### Structured diff data
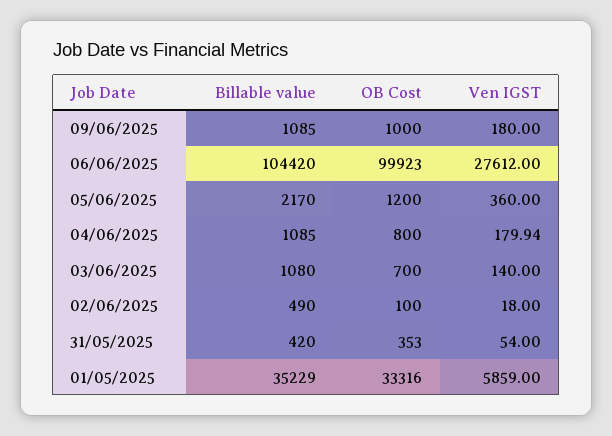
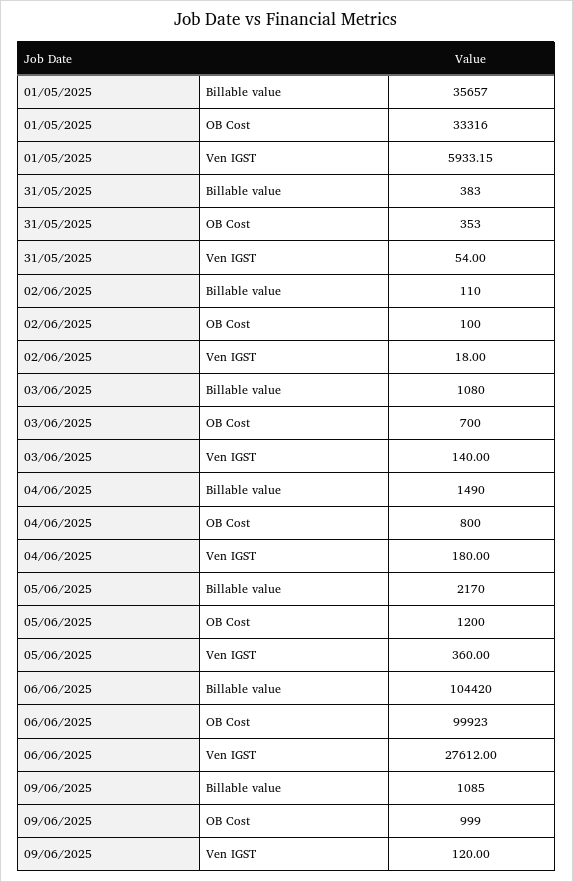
OB Cost, 09/06/2025: 1000 -> 999
Ven IGST, 09/06/2025: 180 -> 120
Billable value, 04/06/2025: 1085 -> 1490
Ven IGST, 04/06/2025: 179.94 -> 180
Billable value, 02/06/2025: 490 -> 110
Billable value, 31/05/2025: 420 -> 383
Billable value, 01/05/2025: 35229 -> 35657
Ven IGST, 01/05/2025: 5859 -> 5933.15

### What the task asks
Reprint the entries above exactly, images removed.

### Solution for this exercise
OB Cost, 09/06/2025: 1000 -> 999
Ven IGST, 09/06/2025: 180 -> 120
Billable value, 04/06/2025: 1085 -> 1490
Ven IGST, 04/06/2025: 179.94 -> 180
Billable value, 02/06/2025: 490 -> 110
Billable value, 31/05/2025: 420 -> 383
Billable value, 01/05/2025: 35229 -> 35657
Ven IGST, 01/05/2025: 5859 -> 5933.15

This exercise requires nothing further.